Die Forschenden der drei Partner, die im MPZPM zusammenkommen, nutzen moderne mathematische und physikalische Methoden – insbesondere aus der Optik –, um den biomedizinischen Disziplinen neue Impulse zu geben. Beispielsweise indem sie ein neuartiges Mikroskop entwickelt haben, das Corona-Viren beim Angriff auf Zellen filmt. Oder indem sie eine Maschine gebaut haben, die misst, wie elastisch Blutzellen sind und dabei erkennt, ob Krebszellen dem Körper gefährlich werden. Oder indem sie Simulationen programmieren, um das Verhalten gefährlicher Bakterien besser zu verstehen.
„München leuchtet, Erlangen strahlt“
„In der Wissenschaft sind große Durchbrüche durch das Zusammenführen von Forschungsfeldern und die Schaffung ganz neuer Disziplinen entstanden“, sagte Martin Stratmann, Präsident der Max-Planck-Gesellschaft, während der Veranstaltung am Rande der Baugrube. Allerdings sei es heute angesichts der Ausdifferenzierung der Wissenschaft gar nicht mehr so einfach, sich auf Augenhöhe zu treffen.

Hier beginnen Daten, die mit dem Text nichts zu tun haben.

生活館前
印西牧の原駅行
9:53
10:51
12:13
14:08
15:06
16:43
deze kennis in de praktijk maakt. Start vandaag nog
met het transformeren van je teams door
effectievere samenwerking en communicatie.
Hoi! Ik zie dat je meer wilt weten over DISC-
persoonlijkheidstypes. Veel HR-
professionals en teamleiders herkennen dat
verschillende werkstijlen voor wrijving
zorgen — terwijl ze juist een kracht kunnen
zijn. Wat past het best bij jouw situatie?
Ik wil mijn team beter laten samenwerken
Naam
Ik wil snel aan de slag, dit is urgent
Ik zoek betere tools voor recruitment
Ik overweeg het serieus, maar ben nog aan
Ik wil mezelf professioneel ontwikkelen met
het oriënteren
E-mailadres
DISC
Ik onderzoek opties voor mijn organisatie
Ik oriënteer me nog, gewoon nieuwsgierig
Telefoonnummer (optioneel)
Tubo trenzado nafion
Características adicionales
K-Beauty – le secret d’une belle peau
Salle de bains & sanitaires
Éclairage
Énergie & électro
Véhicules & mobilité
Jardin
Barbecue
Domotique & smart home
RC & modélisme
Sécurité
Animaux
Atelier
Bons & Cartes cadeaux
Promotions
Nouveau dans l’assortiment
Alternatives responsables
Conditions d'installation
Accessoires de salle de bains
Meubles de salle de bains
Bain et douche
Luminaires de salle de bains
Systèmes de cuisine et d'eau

Das gelte gerade für Physiker*innen, die immer mehr ins Detail gingen und sich mit einzelnen Photonen, Atomen oder Elementarteilchen befassten, und für Mediziner*innen, die sich gesamtheitlich mit dem Menschen und seiner Gesundheit beschäftigten.

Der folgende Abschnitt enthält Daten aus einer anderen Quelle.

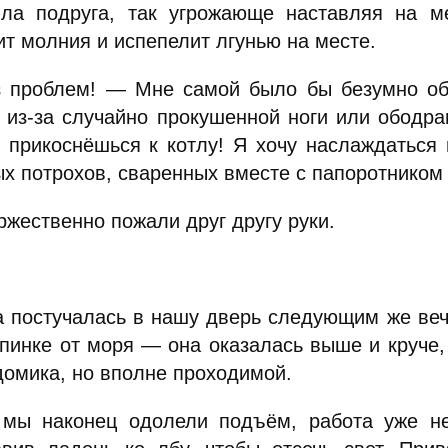
ила подруга, так угрожающе наставляя на ме
т молния и испепелит лгунью на месте.
 проблем! — Мне самой было бы безумно оби
а из-за случайно прокушенной ноги или ободра
е прикоснёшься к котлу! Я хочу наслаждаться
ых потрохов, сваренных вместе с папоротником
жественно пожали друг другу руки.
а постучалась в нашу дверь следующим же веч
опинке от моря — она оказалась выше и круче
домика, но вполне проходимой.
 мы наконец одолели подъём, работа уже не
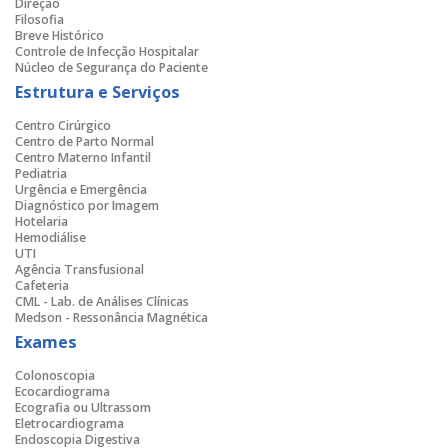
Direção
Filosofia
Breve Histórico
Controle de Infecção Hospitalar
Núcleo de Segurança do Paciente
Estrutura e Serviços
Centro Cirúrgico
Centro de Parto Normal
Centro Materno Infantil
Pediatria
Urgência e Emergência
Diagnóstico por Imagem
Hotelaria
Hemodiálise
UTI
Agência Transfusional
Cafeteria
CML - Lab. de Análises Clínicas
Medson - Ressonância Magnética
Exames
Colonoscopia
Ecocardiograma
Ecografia ou Ultrassom
Eletrocardiograma
Endoscopia Digestiva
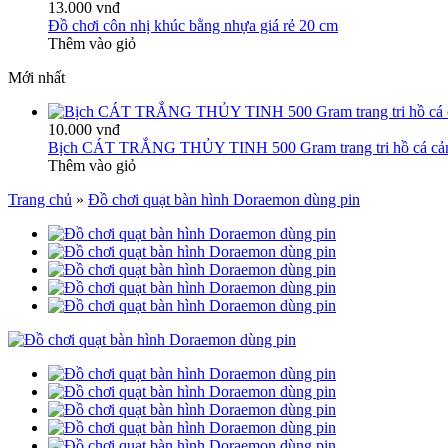
13.000 vnđ
Đồ chơi côn nhị khúc bằng nhựa giá rẻ 20 cm
Thêm vào giỏ
Mới nhất
10.000 vnđ
Bịch CÁT TRẮNG THỦY TINH 500 Gram trang tri hồ cá cả
Thêm vào giỏ
Trang chủ
»
Đồ chơi quạt bàn hình Doraemon dùng pin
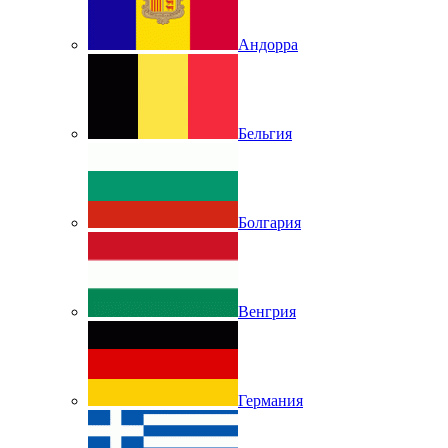
Андорра
Бельгия
Болгария
Венгрия
Германия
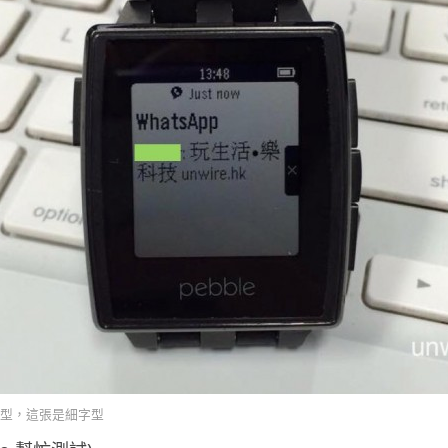
型，這張是細字型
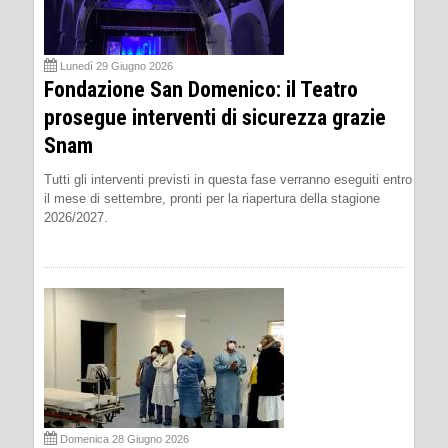
Lunedì 29 Giugno 2026
Fondazione San Domenico: il Teatro
prosegue interventi di sicurezza grazie
Snam
Tutti gli interventi previsti in questa fase verranno eseguiti entro
il mese di settembre, pronti per la riapertura della stagione
2026/2027.
Domenica 28 Giugno 2026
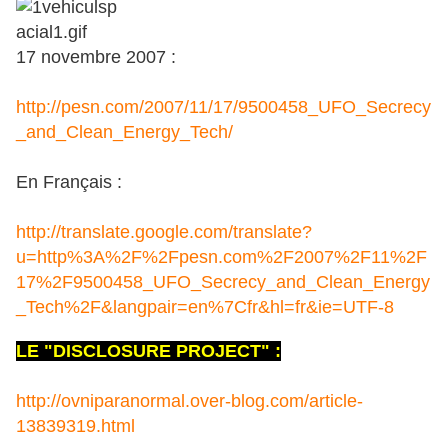
17 novembre 2007 :
http://pesn.com/2007/11/17/9500458_UFO_Secrecy
_and_Clean_Energy_Tech/
En Français :
http://translate.google.com/translate?
u=http%3A%2F%2Fpesn.com%2F2007%2F11%2F
17%2F9500458_UFO_Secrecy_and_Clean_Energy
_Tech%2F&langpair=en%7Cfr&hl=fr&ie=UTF-8
LE "DISCLOSURE PROJECT" :
http://ovniparanormal.over-blog.com/article-
13839319.html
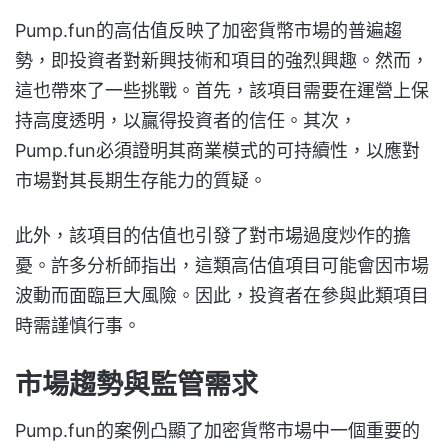
Pump.fun的高估值反映了加密貨幣市場的普遍趨
勢，即投資者對新興技術和項目的強烈興趣。然而，
這也帶來了一些挑戰。首先，該項目需要在運營上保
持高度透明，以贏得投資者的信任。其次，
Pump.fun必須證明其商業模式的可持續性，以應對
市場對其長期生存能力的質疑。
此外，該項目的估值也引發了對市場過度炒作的擔
憂。許多分析師指出，這類高估值項目可能會因市場
波動而面臨巨大風險。因此，投資者在參與此類項目
時需謹慎行事。
市場趨勢與監管需求
Pump.fun的案例凸顯了加密貨幣市場中一個重要的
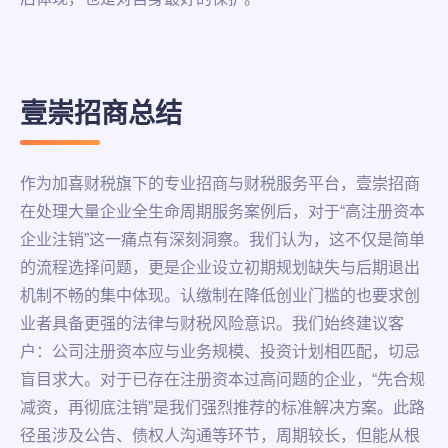
壹崇招商总结
作为加喜财税旗下的专业招商与财税服务平台，壹崇招商
在处理大量企业全生命周期服务案例后，对于“高注册资本
企业注销”这一痛点有深刻洞察。我们认为，这不仅是简单
的流程选择问题，更是企业设立初期规划缺失与后期退出
机制不畅的集中体现。认缴制在降低创业门槛的也要求创
业者具备更强的法律与财税风险意识。我们始终建议客
户：公司注册资本应与业务规模、投资计划相匹配，切忌
盲目求大。对于已存在注册资本过高问题的企业，“先合规
减资，再彻底注销”是我们强烈推荐的标准解决方案。此路
径虽涉及公告、债权人沟通等环节，周期较长，但能从根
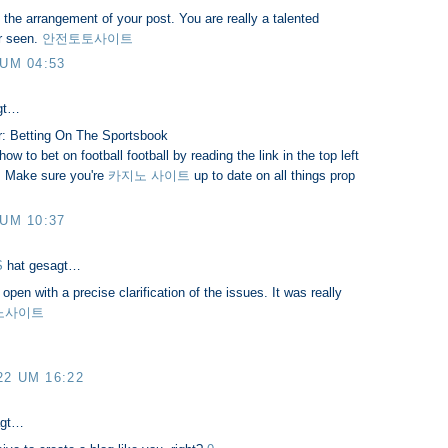
h the arrangement of your post. You are really a talented
r seen.
안전토토사이트
 UM 04:53
gt…
r: Betting On The Sportsbook
w to bet on football football by reading the link in the top left
s. Make sure you're
카지노 사이트
up to date on all things prop
 UM 10:37
S
hat gesagt…
open with a precise clarification of the issues. It was really
노사이트
22 UM 16:22
agt…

Erlangen sei der ideale Ort für solche Begegnungen, denn die thematische Ausrichtung der Institutionen stimme überein und „der Wille der handelnden Akteure, Grenzen zu überwinden, sei immer zu spüren.“ Mit dem Blick auf die Landeshauptstadt wandelte der MPG-Präsident ein berühmtes Zitat des Literatur-Nobelpreisträgers Thomas Mann ab: „München leuchtet, aber Erlangen strahlt!“
Der „Place to be“ für Physik und Medizin
Axel Brakhage, Vize-Präsident der Deutschen Forschungsgemeinschaft, stimmte ihm zu und sagte: „Das MPZPM ist eine Rarität, die zur Blaupause weiterer forschungsinstitutioneller Zusammenarbeit werden kann.“ Diesen Anspruch unterstrich auch Joachim Hornegger, Präsident der FAU: „Wir wollen den Fragen auf den Grund gehen, die das Leben bestimmen, wir wollen verstehen, wie man gesund bleibt und wie man Krankheiten bekämpft.“ Und Erlangen solle in fünf Jahren der „Place to be“ sein, wenn es um Physik und Medizin geht. Markus F. Neurath, Dekan der Medizinischen Fakultät der FAU, hob als Besonderheit des MPZPMs hervor, dass das Zentrum „in unmittelbarer Nähe zur Patientenversorgung im Uniklinikum“ entstehe, was den Austausch erleichtere.
Einige der Redner erinnerten aber auch an die Opfer von Euthanasie-Verbrechen, die während des Nationalsozialismus in der benachbarten historischen Heil- und Pflegeanstalt (HuPfla) ums Leben kamen. Ein Teil des ehemaligen Patiententrakts des Gebäudes ist dem Neubau des MPZPM gewichen – was in der Erlanger Stadtgesellschaft lange umstritten war. Vahid Sandoghdar, Sprecher des MPZPM und Direktor am Max-Planck-Institut für die Physik des Lichts, von dem die Idee stammte, ein Zentrum für Physik und Medizin in Erlangen zu gründen, bedankte sich aber dennoch bei den Bürgern der Stadt: Sie seien ein gutes Vorbild, „wie man mit Meinungsverschiedenheiten umgehen und konstruktive Kompromisse schließen kann.“ Denn das Gebäude wird künftig Teil eines „Erinnerungs- und Zukunftsortes“ in Erlangen werden – ein Vorhaben, das auch das MPZPM unterstützt.